Le Pérou traverse une nouvelle crise politique et morale après l’adoption d’une loi accordant l’amnistie aux militaires et policiers accusés de violations des droits de l’homme durant le conflit interne (1980-2000). Ce texte, voté en deuxième lecture, suscite une vive indignation parmi les proches des disparus et les organisations de défense des libertés fondamentales.

Selon les critiques, cette mesure législative blanchirait près de 900 membres des forces de l’ordre, dont des hauts gradés, poursuivis ou condamnés pour des exactions commises durant la guerre contre les guérillas maoïstes du Sentier lumineux et du MRTA. Un collectif représentant les victimes dénonce une « loi qui récompense des assassins », tandis que d’anciens responsables politiques pointent son incompatibilité avec les engagements internationaux du pays en matière de justice transitionnelle.

Les familles des 70 000 morts et disparus expriment leur colère face à ce qu’elles considèrent comme une trahison de l’État.
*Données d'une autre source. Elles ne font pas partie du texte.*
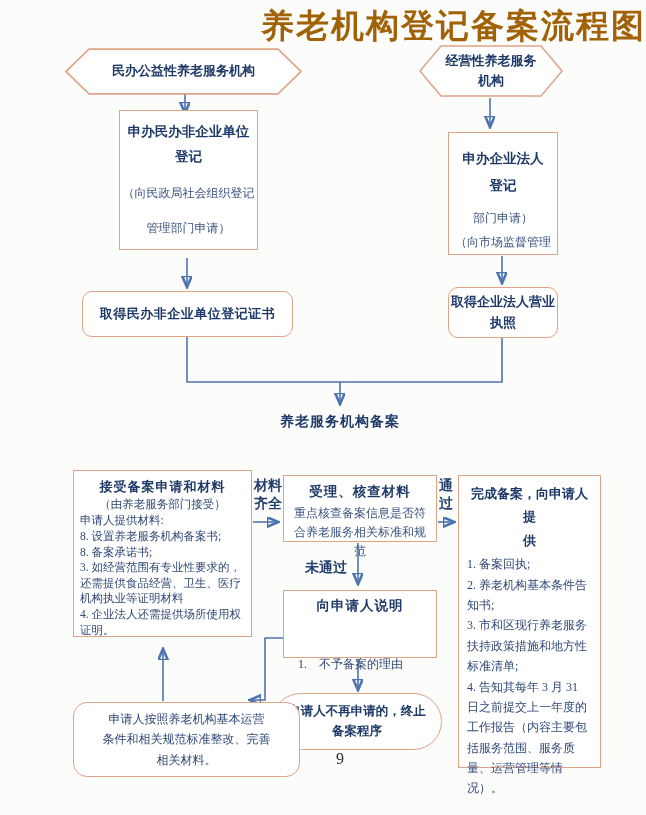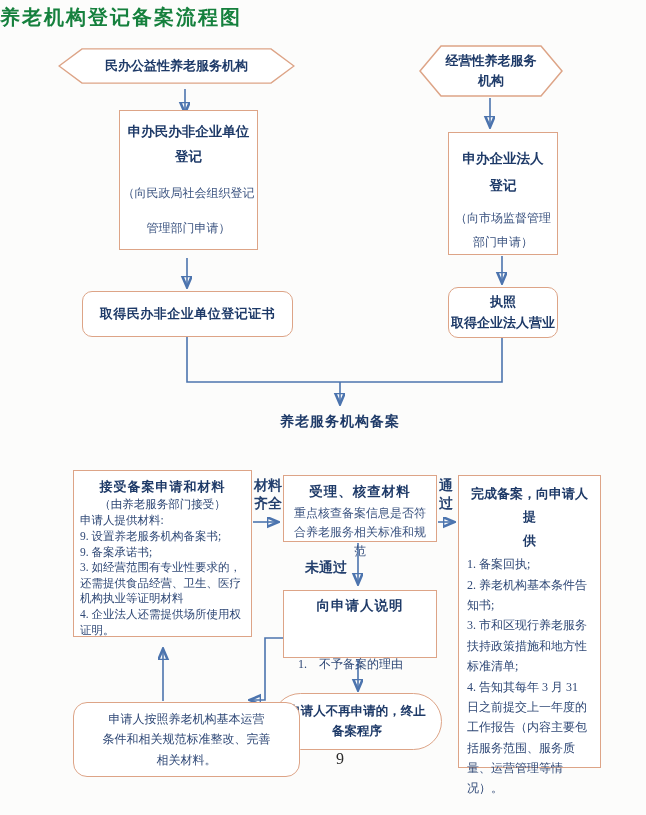--- a/index.html
+++ b/index.html
@@ -10,8 +10,8 @@
   }
   .abs{position:absolute;box-sizing:border-box;}
   #page-title{
-    top:4px;left:0;width:646px;text-align:left;
-    font-size:20px;font-weight:bold;color:#15803d;letter-spacing:2px;margin:0;
+    top:4px;left:0;width:646px;text-align:right;
+    font-size:33px;font-weight:bold;color:#a16207;letter-spacing:2px;margin:0;
   }
   .connectors{position:absolute;top:0;left:0;}
   .connectors path{stroke:#4c74ae;stroke-width:1.6;fill:none;}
Pour elles, cette amnistie équivaut à effacer les crimes contre l’humanité documentés par la Commission vérité et réconciliation, qui a recensé plus de 4 000 charniers clandestins. Certains annoncent déjà des recours juridiques pour bloquer l’application du texte, arguant qu’il viole la Constitution péruvienne et les traités internationaux.

Porté par des élus proches de l’ex-président Alberto Fujimori – lui-même gracié en 2023 –, ce projet s’inscrit dans une série de mesures controversées visant à exonérer les acteurs étatiques du conflit. En août 2024, une loi avait déjà déclaré prescrits les crimes contre l’humanité antérieurs à 2002, bénéficiant à l’ancien chef d’État et à des centaines de militaires. Une décision qui, selon les observateurs, fragilise davantage les espoirs de justice et de réconciliation nationale.